I’m sitting in my studio, watching the snow fall gently and magically outside and thinking how very much I love the changing seasons. I fully acknowledge my privileged status in having a warm home from which to be able to do so, but thoughts along those lines belong in a different post. Today, I just want to revel in the joy of seasons. If you have lived all your life where the four seasons measure the year, it might be no more exciting to you than the hands of a clock or the pages of a calendar. But to me, it feels like a gift, and I think it would be the thing I missed the most if I were ever to move to a different climatic zone.
Let me explain.
I was born in Durban, situated in the subtropical, summer rainfall zone of South Africa. I spent the first 10 years of my life in this region, returning in my late teens for three years as a student. During this time, I ate paw-paws (papayas) and avocados picked from the trees in friends’ gardens. Litchis (lychees) and mangoes were readily available from the fruit and veg truck that pulled up in our street every week. People could often be seen munching sticks of sugar cane, dropped by passing trucks or trains. February was unbearably hot and humid, with temperatures well over 30C day and night at times. And when the rain fell on a hot summer day, the huge drops would hiss as they hit the hot tar. Winter temperatures ‘plummeted’ to 15C, which we found bone-rattlingly cold. Visitors from further north swam in the Indian Ocean throughout our (ahem) winter, while we watched in mystified bemusement from under our layers of clothing.
My mother moved us to East London when I was ten, and I lived in that climatic zone from 10-16 and again from 21-24. This is also a summer rainfall area, but the climate is temperate. This is where pineapples and aloes grow. And enterprising rural folks would pick, prepare and sell prickly pears by the bucket on the side of the road. The summers are hot (and I sprinted barefoot on a cinder track!). Winter temperatures in this region drop a lot lower than I had been used to. In fact, there would be snow on the nearby mountains in the winter. But central heating was non-existent. I learnt what it was to be cold – especially in the high ceiling dormitories of my boarding school.
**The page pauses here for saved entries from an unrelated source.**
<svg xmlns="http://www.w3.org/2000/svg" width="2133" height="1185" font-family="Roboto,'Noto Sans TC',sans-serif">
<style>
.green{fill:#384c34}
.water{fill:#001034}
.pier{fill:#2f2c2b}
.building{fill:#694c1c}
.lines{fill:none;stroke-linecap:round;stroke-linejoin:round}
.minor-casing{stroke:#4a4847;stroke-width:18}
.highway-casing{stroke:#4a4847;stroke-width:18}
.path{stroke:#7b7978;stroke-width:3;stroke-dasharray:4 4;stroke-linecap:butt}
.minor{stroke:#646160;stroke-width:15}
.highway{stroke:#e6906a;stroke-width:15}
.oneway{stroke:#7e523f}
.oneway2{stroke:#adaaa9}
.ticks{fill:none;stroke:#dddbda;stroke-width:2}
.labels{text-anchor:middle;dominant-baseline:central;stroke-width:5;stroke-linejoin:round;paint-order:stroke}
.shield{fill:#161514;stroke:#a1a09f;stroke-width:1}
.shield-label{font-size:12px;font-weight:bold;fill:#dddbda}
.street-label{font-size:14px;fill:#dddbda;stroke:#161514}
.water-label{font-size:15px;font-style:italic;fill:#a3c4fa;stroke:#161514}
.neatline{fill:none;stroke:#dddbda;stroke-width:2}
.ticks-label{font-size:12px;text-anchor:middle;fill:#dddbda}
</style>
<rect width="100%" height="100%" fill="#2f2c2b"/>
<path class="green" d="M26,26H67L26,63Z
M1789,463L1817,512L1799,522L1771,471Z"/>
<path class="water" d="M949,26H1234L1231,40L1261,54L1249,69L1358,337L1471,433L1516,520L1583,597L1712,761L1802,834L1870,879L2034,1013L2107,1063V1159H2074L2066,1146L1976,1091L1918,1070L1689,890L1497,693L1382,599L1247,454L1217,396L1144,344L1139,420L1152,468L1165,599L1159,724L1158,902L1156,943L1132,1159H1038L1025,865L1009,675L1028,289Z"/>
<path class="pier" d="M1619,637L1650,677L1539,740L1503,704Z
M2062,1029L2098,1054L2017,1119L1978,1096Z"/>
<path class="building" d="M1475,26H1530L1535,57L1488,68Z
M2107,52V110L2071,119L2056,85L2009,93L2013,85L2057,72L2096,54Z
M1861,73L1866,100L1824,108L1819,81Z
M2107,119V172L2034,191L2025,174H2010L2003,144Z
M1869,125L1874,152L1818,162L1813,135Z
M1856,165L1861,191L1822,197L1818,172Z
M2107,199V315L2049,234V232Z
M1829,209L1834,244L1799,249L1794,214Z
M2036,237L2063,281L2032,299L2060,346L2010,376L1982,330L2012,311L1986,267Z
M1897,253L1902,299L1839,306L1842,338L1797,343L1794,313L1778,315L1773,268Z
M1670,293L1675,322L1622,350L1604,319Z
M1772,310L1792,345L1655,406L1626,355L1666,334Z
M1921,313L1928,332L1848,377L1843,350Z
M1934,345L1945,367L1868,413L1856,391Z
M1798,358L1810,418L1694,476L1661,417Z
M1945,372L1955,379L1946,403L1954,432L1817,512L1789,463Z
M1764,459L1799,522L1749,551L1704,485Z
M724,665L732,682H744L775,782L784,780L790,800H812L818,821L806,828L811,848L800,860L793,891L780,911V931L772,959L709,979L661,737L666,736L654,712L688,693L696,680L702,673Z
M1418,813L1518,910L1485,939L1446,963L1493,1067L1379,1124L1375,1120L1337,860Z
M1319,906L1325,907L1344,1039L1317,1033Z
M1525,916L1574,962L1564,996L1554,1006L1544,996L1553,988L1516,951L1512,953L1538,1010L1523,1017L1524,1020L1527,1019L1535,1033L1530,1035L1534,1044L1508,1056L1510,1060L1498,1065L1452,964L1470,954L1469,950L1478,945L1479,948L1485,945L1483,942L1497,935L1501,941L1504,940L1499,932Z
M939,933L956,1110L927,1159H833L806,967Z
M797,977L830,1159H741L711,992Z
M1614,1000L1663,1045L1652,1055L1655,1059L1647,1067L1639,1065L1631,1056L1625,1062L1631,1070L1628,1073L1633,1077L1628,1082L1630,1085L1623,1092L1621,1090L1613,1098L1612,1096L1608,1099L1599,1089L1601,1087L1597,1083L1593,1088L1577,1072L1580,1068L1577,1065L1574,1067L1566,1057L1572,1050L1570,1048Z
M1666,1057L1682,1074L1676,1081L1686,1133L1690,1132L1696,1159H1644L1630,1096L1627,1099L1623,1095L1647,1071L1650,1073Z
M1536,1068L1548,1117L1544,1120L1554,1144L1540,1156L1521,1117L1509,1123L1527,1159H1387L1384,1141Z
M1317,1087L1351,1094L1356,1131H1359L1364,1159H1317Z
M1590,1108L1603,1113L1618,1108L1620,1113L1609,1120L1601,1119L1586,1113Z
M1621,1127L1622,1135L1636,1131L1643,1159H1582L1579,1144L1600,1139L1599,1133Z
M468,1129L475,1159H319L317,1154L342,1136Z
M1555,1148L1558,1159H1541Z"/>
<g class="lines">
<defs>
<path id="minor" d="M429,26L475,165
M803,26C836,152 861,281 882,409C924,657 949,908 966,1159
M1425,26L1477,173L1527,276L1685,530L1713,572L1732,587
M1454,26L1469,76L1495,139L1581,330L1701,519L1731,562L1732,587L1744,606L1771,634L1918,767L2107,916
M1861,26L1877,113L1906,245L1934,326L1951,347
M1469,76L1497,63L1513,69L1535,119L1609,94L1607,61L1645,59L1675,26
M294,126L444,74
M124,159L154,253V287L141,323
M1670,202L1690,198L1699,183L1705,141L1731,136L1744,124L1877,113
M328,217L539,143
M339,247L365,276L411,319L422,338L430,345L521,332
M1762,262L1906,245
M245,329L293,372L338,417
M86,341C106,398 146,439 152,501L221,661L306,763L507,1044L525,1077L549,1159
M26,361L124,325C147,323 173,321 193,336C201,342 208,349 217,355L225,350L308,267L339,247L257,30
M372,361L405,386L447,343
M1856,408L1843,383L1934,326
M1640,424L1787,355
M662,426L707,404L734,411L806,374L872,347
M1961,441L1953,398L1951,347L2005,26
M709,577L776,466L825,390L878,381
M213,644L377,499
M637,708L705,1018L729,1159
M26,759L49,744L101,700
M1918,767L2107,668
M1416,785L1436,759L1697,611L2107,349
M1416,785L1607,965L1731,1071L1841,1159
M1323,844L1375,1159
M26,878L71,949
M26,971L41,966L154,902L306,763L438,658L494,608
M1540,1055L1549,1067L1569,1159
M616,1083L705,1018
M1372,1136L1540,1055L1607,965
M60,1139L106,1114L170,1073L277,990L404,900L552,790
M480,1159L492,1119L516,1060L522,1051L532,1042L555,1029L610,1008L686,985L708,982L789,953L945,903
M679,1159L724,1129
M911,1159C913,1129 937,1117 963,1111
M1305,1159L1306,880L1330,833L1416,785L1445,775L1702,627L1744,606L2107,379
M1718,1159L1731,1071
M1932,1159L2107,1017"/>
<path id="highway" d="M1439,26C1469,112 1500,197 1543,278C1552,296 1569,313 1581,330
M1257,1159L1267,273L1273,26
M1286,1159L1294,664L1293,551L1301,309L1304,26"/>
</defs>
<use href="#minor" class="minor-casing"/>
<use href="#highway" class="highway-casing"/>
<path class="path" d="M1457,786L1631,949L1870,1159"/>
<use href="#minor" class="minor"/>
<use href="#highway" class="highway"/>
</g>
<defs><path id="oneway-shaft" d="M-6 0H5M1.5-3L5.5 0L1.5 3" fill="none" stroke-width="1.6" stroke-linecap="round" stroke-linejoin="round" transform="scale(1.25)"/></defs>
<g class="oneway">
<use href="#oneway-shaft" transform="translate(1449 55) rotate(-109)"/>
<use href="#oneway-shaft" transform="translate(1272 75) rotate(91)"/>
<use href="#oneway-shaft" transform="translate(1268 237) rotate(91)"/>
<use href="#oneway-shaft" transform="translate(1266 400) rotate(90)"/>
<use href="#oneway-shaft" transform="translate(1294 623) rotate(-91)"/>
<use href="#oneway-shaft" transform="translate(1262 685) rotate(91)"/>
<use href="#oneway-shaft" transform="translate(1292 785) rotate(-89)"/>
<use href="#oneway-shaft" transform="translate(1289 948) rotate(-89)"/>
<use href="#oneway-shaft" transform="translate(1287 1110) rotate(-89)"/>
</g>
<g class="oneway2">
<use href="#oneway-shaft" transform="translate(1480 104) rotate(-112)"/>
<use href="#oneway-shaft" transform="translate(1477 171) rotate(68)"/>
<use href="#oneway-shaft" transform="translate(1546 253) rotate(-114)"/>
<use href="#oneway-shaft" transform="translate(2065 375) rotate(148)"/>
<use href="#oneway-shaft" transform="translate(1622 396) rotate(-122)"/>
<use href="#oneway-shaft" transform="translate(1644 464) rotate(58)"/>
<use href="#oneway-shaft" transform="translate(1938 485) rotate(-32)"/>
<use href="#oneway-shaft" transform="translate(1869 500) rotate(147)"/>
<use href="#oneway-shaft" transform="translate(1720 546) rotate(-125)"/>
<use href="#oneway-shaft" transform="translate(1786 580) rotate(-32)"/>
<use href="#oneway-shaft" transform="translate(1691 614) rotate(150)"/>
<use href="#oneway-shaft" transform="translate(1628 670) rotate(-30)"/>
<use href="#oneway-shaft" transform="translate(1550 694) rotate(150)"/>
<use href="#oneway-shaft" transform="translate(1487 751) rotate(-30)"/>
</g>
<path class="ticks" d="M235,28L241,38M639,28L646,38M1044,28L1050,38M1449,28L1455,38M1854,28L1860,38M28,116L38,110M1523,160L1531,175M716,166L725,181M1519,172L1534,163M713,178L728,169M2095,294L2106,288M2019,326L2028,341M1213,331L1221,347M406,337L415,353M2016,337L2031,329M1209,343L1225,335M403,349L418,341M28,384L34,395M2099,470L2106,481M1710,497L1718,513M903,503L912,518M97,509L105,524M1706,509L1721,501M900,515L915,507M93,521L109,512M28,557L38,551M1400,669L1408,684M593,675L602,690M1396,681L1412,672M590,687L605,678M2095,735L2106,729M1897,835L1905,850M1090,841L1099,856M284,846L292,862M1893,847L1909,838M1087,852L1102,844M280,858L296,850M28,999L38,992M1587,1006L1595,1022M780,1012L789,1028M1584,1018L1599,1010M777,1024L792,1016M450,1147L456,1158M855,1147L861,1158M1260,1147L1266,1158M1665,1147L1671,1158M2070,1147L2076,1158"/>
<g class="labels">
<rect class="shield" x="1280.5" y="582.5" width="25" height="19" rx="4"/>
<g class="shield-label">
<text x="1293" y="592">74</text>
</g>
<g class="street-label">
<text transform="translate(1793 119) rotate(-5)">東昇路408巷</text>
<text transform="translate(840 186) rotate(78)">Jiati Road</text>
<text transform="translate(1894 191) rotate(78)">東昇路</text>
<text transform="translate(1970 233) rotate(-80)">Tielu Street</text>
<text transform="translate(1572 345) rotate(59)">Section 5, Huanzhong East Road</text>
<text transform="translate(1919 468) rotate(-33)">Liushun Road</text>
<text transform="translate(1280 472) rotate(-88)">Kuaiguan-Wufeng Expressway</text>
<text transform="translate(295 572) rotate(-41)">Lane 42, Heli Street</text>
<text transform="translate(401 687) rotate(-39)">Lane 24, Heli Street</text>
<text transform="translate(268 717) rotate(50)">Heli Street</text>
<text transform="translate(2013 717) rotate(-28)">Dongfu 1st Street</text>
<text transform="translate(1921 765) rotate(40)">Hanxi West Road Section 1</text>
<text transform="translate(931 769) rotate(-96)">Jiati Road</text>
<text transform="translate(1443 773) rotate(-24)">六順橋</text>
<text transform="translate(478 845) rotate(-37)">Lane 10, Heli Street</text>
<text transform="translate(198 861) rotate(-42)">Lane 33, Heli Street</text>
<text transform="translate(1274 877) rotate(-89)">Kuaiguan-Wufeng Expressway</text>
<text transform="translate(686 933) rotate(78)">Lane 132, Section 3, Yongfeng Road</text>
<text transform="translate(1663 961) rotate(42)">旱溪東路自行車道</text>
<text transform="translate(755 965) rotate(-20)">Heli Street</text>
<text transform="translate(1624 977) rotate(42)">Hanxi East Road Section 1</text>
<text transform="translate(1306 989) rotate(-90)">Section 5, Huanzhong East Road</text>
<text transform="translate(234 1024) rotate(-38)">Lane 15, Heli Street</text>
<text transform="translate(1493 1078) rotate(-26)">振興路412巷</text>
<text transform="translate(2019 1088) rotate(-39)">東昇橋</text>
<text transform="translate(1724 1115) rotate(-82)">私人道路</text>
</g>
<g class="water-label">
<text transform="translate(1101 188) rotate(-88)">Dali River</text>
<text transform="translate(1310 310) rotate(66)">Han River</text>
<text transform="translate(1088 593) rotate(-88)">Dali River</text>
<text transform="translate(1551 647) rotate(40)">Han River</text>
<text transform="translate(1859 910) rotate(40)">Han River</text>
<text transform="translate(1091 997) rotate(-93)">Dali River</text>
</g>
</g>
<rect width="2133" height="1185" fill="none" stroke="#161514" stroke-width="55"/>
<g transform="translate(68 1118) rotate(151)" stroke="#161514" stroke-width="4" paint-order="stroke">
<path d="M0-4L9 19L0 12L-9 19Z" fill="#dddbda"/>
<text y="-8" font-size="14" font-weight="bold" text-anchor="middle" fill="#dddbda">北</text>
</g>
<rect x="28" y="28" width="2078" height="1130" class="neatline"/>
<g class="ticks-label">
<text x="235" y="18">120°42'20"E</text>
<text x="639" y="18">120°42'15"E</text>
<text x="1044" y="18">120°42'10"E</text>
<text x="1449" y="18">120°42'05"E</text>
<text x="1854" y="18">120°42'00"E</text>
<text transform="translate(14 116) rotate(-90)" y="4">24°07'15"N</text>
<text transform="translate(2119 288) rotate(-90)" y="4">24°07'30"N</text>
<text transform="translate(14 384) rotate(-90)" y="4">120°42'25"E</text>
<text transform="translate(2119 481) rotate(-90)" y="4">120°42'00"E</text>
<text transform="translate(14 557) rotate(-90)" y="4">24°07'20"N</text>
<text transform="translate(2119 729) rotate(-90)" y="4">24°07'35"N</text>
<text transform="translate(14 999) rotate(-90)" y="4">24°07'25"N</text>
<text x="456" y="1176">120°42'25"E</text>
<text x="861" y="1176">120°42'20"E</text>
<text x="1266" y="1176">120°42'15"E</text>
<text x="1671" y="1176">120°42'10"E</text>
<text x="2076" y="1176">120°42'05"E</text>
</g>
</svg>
By the time I moved to Cape Town at the age of 24 – all by myself, with no job waiting for me and just enough for a single month’s rent money to my name – I had never seen a proper autumn. The plant growth native the regions I had lived all my life up until that point was pretty much evergreen. I had seen countless pictures, of course. I suspect Vermont featured quite prominently, because, for as long as I can remember, I have wanted to see Vermont in the Fall, and I can only think that pictures seen during childhood must be responsible for that. But it’s not the same. It’s really, really not.
The Western Cape is a winter rainfall zone, and is home to plants with a more clearly identifiable seasonal cycle: apples, pears, cherries, grapes and oak trees. Mainly brought over by settlers from Europe, I imagine. Hot summers, cold winters. Temperatures in winter could drop below zero. Snow on the mountains was not uncommon. There was a stretch of country road near our home with oak trees on either side. The branches met overhead to make a sort of corridor, and the changing seasons could be observed in that beautiful tunnel. It was my first introduction to ‘proper’ seasons, and it became my favourite stretch of road.
Then we moved to the UK, and I finally got to see four proper seasons in a year. I can’t begin to tell you how magical that is to me. How the earth seems to sleep and wake and sleep and wake. How it seems to be breathing in and out and in and out.
As each season arrives, I am convinced that it is my favourite time of year. The brave little snowdrops, crocuses and grape hyacinths that venture out in the cold to promise that spring is coming. The delicate greens. The deciduous blossoms that festoon trees along the roadsides and later drift on the wind like confetti. The banks and banks of daffodils. Then I decide I’m all yellowed out (I’m not good at strong yellows), and I start to long for other colours. They don’t disappoint. The colours deepen and strengthen and ripen. Flowers appear in passionate profusion in gardens – oh, how the English love their gardens! Wisteria and clematis transform the fronts of houses. The evenings are long and light and luxurious. The crops in the fields become greener and greener and then seem to start to bleach in the sun. The poppies appear. And berries. Oh berries! And then the leaves start to change and autumn takes my breath away with its oranges and reds and browns. Virginia creepers turn the sides of nondescript and even derelict buildings into places of eye-watering beauty. And the leaves fall in a never-ending cascade and crunch underfoot or rise up in the wake of passing cars or capricious breezes. And then they’re gone, and the branches are bare and picturesque and skeletal against the sky. The night comes early and the world is like a secret. The sky is grey, and it rains. And perhaps the snow will fall, and cover everything in a layer of beautifying white purity. And my breath appears in front of me as I walk. And then I start to see those brave little harbingers and it starts all over again.